## REQUIRED ACTION
Quote the listing from the line with "Про компанію" up to and including the line with "ТОНЕР RICOH AFICIO 1060/2075 (T".

***

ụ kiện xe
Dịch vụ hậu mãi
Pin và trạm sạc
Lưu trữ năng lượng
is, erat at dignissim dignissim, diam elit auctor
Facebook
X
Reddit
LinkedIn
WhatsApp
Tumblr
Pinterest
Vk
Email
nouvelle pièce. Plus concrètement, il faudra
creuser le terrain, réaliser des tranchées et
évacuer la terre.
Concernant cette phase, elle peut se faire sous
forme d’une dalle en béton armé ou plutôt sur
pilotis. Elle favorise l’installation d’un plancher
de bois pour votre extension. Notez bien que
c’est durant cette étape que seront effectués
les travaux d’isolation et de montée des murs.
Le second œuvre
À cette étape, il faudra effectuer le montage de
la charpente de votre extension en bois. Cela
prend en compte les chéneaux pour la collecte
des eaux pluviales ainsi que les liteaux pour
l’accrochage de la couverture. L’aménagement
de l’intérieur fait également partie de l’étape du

***

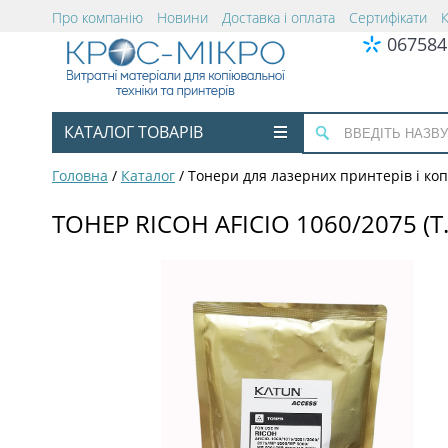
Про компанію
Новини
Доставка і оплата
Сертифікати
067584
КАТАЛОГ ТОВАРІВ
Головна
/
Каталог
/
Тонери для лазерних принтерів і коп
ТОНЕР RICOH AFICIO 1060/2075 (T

***

## EXERCISE RESPONSE
Про компанію
Новини
Доставка і оплата
Сертифікати
067584
КАТАЛОГ ТОВАРІВ
Головна
/
Каталог
/
Тонери для лазерних принтерів і коп
ТОНЕР RICOH AFICIO 1060/2075 (T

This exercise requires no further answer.